Le riunioni di redazione di Inverso sono esperienze allucinatorie. Per quanto riguarda lo studio universitario, mi ha permesso di conoscere dimensioni e persone determinanti per capirlo bene questo senso di caos. Stare in mezzo alla piazza a guardare i vecchi che giocano a scopa e stare sui libri a capire la vario lectio di un canto dantesco sono cose preziose, privilegi. Peccato che in Italia l’impalcatura scolastica sembra fatta apposta per abituarci a lavorare in una qualche azienda. L’abbaiare è un metodo. Mi guardo molto intorno: là fuori c’è così tanta roba che la metà basterebbe per impazzire. Se penso a “una madre conta i centimetri di terra” ho impiegato diversi mesi per sentirla finita. Come se mi fossi dato tempo di vedere altro da quel loop di morte diffuso che il testo denuncia. Non c’era.
C’è un sentimento che ritieni più importante degli altri da proteggere e coltivare, in poesia?
I sentimenti sono discorsi problematici, specie nella comunicazione barbaradursiana, all’ora di pranzo, nelle Tv di Stato, dove vengono chiamati in causa quando si sta parlando di una donna ammazzata da un uomo: in questo caso funziona meglio il ‘proteggersi dai sentimenti’ e ‘coltivarne una forma radicalmente altra’, nelle arti e ovunque. Fare poesia ci permette di riconoscerci, ci dà in una comunità, così che io posso guardarti negli occhi, tu puoi guardare me, possiamo ascoltarci, essere d’accordo e, nel migliore dei casi, essere in contrasto. Se vogliamo guardare ai sentimenti con gli occhi della luce allora la poesia può difendere e coltivare la sua possibilità di unire persone e lotte.
Entità centrali tra i tuoi versi sono gli ultimi, gli amici della piazzetta, la polvere che riempie le fughe delle mattonelle. A chi pensi più spesso, nel momento in cui tieni la penna in mano?
Quando scrivo cerco di pensare precisamente alle cose che scrivo: sicuramente mi capita di pensare spesso agli ultimi, agli amici della piazzetta, e alla polvere che riempie le fughe delle mattonelle. Sono tra le cose che fanno abbaiare i cani.
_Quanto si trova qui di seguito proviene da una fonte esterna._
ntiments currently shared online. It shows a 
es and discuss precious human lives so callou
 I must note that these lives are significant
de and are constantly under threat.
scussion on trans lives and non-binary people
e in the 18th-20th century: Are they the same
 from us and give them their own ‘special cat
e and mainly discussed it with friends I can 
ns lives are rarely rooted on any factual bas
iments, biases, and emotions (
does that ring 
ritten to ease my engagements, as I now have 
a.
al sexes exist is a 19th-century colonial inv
Non hai paura che questo libro abbia successo?
Potremmo avere paura di molto altro. Sono contento che la poesia sia la meno capitalisticamente spendibile tra le produzioni artistiche. Comunque, sì, bisogna assumersi la responsabilità della propria gioia, e il libro è subito un discorso pubblico. Bisogna giocare con serietà.
La poesia di Nicola Barbato
Di chi ti ricordi quando venti sigarette,
venticinque, per sprecare il tempo,
di chi ti ricordi quando sorridere
pesa come il mondo, e senza erba,
e senza erba, e venti sigarette,
venticinque, per non sentirlo più
il tempo, per guardare dall’alto
Mirko e Maria e Gloria, che mangia ma poco,
ma vuoi mettere digerire spade, vuoi mettere
che siamo le bestie, gli insonni, e l’acqua fuoco ora
è ovunque,
una scintilla,
il cimitero esplode.
Così partì la carovana.
Marameo, dirai, marameo, dirò:
il vino lo bevi da un prezzo in su,
LA TUA COLLANA DI PERLE LA VENDERÒ
PER LA DROGA. Ascoltami, mi dici.
Ascolta ciò che non ti dico, ti dico
e ti dico: bagna il biscotto, sono il latte che bevi
al mattino, sono il sole che ti fa caldo,
il respiro dell’orgasmo – ora è un altro giorno.